(Dataset entries)
>>>>
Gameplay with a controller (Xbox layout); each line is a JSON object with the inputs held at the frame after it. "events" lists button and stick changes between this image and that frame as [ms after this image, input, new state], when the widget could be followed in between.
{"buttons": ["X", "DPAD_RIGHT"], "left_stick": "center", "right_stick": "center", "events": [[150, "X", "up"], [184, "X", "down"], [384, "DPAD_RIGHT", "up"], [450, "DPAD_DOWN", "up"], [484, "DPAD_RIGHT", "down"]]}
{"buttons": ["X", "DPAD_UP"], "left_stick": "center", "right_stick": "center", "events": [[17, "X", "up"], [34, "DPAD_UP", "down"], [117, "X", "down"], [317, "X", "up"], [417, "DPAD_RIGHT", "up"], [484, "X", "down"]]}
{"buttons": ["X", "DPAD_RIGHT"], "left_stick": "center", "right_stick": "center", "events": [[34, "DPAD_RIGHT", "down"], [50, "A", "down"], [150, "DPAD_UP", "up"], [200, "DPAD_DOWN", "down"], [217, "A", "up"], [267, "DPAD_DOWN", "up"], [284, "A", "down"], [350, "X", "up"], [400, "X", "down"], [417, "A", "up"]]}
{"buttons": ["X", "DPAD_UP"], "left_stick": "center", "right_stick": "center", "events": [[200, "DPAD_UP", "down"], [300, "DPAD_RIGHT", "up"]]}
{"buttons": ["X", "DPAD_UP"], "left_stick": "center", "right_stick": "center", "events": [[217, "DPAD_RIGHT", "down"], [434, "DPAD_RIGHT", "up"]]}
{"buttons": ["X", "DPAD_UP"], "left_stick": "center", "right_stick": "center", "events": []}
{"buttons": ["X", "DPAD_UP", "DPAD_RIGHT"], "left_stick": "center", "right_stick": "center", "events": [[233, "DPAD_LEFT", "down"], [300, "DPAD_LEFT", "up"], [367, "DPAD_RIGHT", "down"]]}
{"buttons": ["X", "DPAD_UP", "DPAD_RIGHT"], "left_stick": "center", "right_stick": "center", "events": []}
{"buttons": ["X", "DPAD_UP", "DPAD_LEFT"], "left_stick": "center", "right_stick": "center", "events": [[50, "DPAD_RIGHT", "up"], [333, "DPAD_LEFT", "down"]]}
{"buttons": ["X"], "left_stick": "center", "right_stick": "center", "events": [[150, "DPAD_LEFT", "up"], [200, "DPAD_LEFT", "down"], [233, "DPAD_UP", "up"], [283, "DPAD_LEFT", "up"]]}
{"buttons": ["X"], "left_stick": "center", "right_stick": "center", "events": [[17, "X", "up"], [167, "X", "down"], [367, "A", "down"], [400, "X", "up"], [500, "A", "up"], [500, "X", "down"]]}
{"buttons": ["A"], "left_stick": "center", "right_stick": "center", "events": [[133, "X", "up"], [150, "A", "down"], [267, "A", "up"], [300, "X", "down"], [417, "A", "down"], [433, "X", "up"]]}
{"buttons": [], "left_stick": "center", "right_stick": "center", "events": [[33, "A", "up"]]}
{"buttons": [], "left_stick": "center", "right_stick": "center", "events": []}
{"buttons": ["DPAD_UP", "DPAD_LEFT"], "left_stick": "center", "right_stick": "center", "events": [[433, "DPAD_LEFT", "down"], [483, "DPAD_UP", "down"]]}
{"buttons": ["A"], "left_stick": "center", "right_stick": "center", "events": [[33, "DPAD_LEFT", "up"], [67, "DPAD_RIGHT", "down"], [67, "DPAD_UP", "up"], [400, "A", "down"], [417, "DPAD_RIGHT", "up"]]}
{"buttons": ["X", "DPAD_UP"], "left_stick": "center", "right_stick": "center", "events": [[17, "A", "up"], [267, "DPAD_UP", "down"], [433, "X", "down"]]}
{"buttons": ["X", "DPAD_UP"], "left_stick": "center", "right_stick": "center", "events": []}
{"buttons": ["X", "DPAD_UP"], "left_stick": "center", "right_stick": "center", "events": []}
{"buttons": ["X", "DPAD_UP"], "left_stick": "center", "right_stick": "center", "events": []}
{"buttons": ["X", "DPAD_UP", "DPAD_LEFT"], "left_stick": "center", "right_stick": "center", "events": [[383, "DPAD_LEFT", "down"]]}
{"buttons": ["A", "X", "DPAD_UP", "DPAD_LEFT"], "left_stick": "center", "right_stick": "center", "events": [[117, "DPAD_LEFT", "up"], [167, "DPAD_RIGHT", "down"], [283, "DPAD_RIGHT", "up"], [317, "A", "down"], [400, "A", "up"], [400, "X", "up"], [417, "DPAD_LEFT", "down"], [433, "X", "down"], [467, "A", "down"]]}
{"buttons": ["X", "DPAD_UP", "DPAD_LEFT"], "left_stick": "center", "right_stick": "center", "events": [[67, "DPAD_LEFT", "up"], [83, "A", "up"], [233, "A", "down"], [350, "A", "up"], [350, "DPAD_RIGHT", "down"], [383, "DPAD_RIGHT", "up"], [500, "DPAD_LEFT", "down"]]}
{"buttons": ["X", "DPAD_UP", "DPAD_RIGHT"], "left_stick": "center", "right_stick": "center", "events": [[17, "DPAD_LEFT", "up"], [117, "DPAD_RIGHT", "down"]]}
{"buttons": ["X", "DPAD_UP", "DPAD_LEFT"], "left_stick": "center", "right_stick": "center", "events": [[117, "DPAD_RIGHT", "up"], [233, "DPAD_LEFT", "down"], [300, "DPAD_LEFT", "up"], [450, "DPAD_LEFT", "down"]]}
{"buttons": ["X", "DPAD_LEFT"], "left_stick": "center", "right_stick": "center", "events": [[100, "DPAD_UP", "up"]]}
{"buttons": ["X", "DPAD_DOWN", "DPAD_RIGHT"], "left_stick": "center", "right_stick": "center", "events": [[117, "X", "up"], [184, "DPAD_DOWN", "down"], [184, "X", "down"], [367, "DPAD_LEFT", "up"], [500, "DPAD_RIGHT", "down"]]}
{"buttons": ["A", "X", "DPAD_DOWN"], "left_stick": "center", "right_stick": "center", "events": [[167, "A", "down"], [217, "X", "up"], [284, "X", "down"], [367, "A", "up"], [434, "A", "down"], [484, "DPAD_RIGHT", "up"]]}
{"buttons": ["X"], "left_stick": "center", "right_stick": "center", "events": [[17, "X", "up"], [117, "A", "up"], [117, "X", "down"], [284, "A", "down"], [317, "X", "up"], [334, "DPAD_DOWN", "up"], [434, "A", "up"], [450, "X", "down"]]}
<<<<
**Task goal**
The answer must consist of every entry, set down exactly as given.

**Written reply**
Gameplay with a controller (Xbox layout); each line is a JSON object with the inputs held at the frame after it. "events" lists button and stick changes between this image and that frame as [ms after this image, input, new state], when the widget could be followed in between.
{"buttons": ["X", "DPAD_RIGHT"], "left_stick": "center", "right_stick": "center", "events": [[150, "X", "up"], [184, "X", "down"], [384, "DPAD_RIGHT", "up"], [450, "DPAD_DOWN", "up"], [484, "DPAD_RIGHT", "down"]]}
{"buttons": ["X", "DPAD_UP"], "left_stick": "center", "right_stick": "center", "events": [[17, "X", "up"], [34, "DPAD_UP", "down"], [117, "X", "down"], [317, "X", "up"], [417, "DPAD_RIGHT", "up"], [484, "X", "down"]]}
{"buttons": ["X", "DPAD_RIGHT"], "left_stick": "center", "right_stick": "center", "events": [[34, "DPAD_RIGHT", "down"], [50, "A", "down"], [150, "DPAD_UP", "up"], [200, "DPAD_DOWN", "down"], [217, "A", "up"], [267, "DPAD_DOWN", "up"], [284, "A", "down"], [350, "X", "up"], [400, "X", "down"], [417, "A", "up"]]}
{"buttons": ["X", "DPAD_UP"], "left_stick": "center", "right_stick": "center", "events": [[200, "DPAD_UP", "down"], [300, "DPAD_RIGHT", "up"]]}
{"buttons": ["X", "DPAD_UP"], "left_stick": "center", "right_stick": "center", "events": [[217, "DPAD_RIGHT", "down"], [434, "DPAD_RIGHT", "up"]]}
{"buttons": ["X", "DPAD_UP"], "left_stick": "center", "right_stick": "center", "events": []}
{"buttons": ["X", "DPAD_UP", "DPAD_RIGHT"], "left_stick": "center", "right_stick": "center", "events": [[233, "DPAD_LEFT", "down"], [300, "DPAD_LEFT", "up"], [367, "DPAD_RIGHT", "down"]]}
{"buttons": ["X", "DPAD_UP", "DPAD_RIGHT"], "left_stick": "center", "right_stick": "center", "events": []}
{"buttons": ["X", "DPAD_UP", "DPAD_LEFT"], "left_stick": "center", "right_stick": "center", "events": [[50, "DPAD_RIGHT", "up"], [333, "DPAD_LEFT", "down"]]}
{"buttons": ["X"], "left_stick": "center", "right_stick": "center", "events": [[150, "DPAD_LEFT", "up"], [200, "DPAD_LEFT", "down"], [233, "DPAD_UP", "up"], [283, "DPAD_LEFT", "up"]]}
{"buttons": ["X"], "left_stick": "center", "right_stick": "center", "events": [[17, "X", "up"], [167, "X", "down"], [367, "A", "down"], [400, "X", "up"], [500, "A", "up"], [500, "X", "down"]]}
{"buttons": ["A"], "left_stick": "center", "right_stick": "center", "events": [[133, "X", "up"], [150, "A", "down"], [267, "A", "up"], [300, "X", "down"], [417, "A", "down"], [433, "X", "up"]]}
{"buttons": [], "left_stick": "center", "right_stick": "center", "events": [[33, "A", "up"]]}
{"buttons": [], "left_stick": "center", "right_stick": "center", "events": []}
{"buttons": ["DPAD_UP", "DPAD_LEFT"], "left_stick": "center", "right_stick": "center", "events": [[433, "DPAD_LEFT", "down"], [483, "DPAD_UP", "down"]]}
{"buttons": ["A"], "left_stick": "center", "right_stick": "center", "events": [[33, "DPAD_LEFT", "up"], [67, "DPAD_RIGHT", "down"], [67, "DPAD_UP", "up"], [400, "A", "down"], [417, "DPAD_RIGHT", "up"]]}
{"buttons": ["X", "DPAD_UP"], "left_stick": "center", "right_stick": "center", "events": [[17, "A", "up"], [267, "DPAD_UP", "down"], [433, "X", "down"]]}
{"buttons": ["X", "DPAD_UP"], "left_stick": "center", "right_stick": "center", "events": []}
{"buttons": ["X", "DPAD_UP"], "left_stick": "center", "right_stick": "center", "events": []}
{"buttons": ["X", "DPAD_UP"], "left_stick": "center", "right_stick": "center", "events": []}
{"buttons": ["X", "DPAD_UP", "DPAD_LEFT"], "left_stick": "center", "right_stick": "center", "events": [[383, "DPAD_LEFT", "down"]]}
{"buttons": ["A", "X", "DPAD_UP", "DPAD_LEFT"], "left_stick": "center", "right_stick": "center", "events": [[117, "DPAD_LEFT", "up"], [167, "DPAD_RIGHT", "down"], [283, "DPAD_RIGHT", "up"], [317, "A", "down"], [400, "A", "up"], [400, "X", "up"], [417, "DPAD_LEFT", "down"], [433, "X", "down"], [467, "A", "down"]]}
{"buttons": ["X", "DPAD_UP", "DPAD_LEFT"], "left_stick": "center", "right_stick": "center", "events": [[67, "DPAD_LEFT", "up"], [83, "A", "up"], [233, "A", "down"], [350, "A", "up"], [350, "DPAD_RIGHT", "down"], [383, "DPAD_RIGHT", "up"], [500, "DPAD_LEFT", "down"]]}
{"buttons": ["X", "DPAD_UP", "DPAD_RIGHT"], "left_stick": "center", "right_stick": "center", "events": [[17, "DPAD_LEFT", "up"], [117, "DPAD_RIGHT", "down"]]}
{"buttons": ["X", "DPAD_UP", "DPAD_LEFT"], "left_stick": "center", "right_stick": "center", "events": [[117, "DPAD_RIGHT", "up"], [233, "DPAD_LEFT", "down"], [300, "DPAD_LEFT", "up"], [450, "DPAD_LEFT", "down"]]}
{"buttons": ["X", "DPAD_LEFT"], "left_stick": "center", "right_stick": "center", "events": [[100, "DPAD_UP", "up"]]}
{"buttons": ["X", "DPAD_DOWN", "DPAD_RIGHT"], "left_stick": "center", "right_stick": "center", "events": [[117, "X", "up"], [184, "DPAD_DOWN", "down"], [184, "X", "down"], [367, "DPAD_LEFT", "up"], [500, "DPAD_RIGHT", "down"]]}
{"buttons": ["A", "X", "DPAD_DOWN"], "left_stick": "center", "right_stick": "center", "events": [[167, "A", "down"], [217, "X", "up"], [284, "X", "down"], [367, "A", "up"], [434, "A", "down"], [484, "DPAD_RIGHT", "up"]]}
{"buttons": ["X"], "left_stick": "center", "right_stick": "center", "events": [[17, "X", "up"], [117, "A", "up"], [117, "X", "down"], [284, "A", "down"], [317, "X", "up"], [334, "DPAD_DOWN", "up"], [434, "A", "up"], [450, "X", "down"]]}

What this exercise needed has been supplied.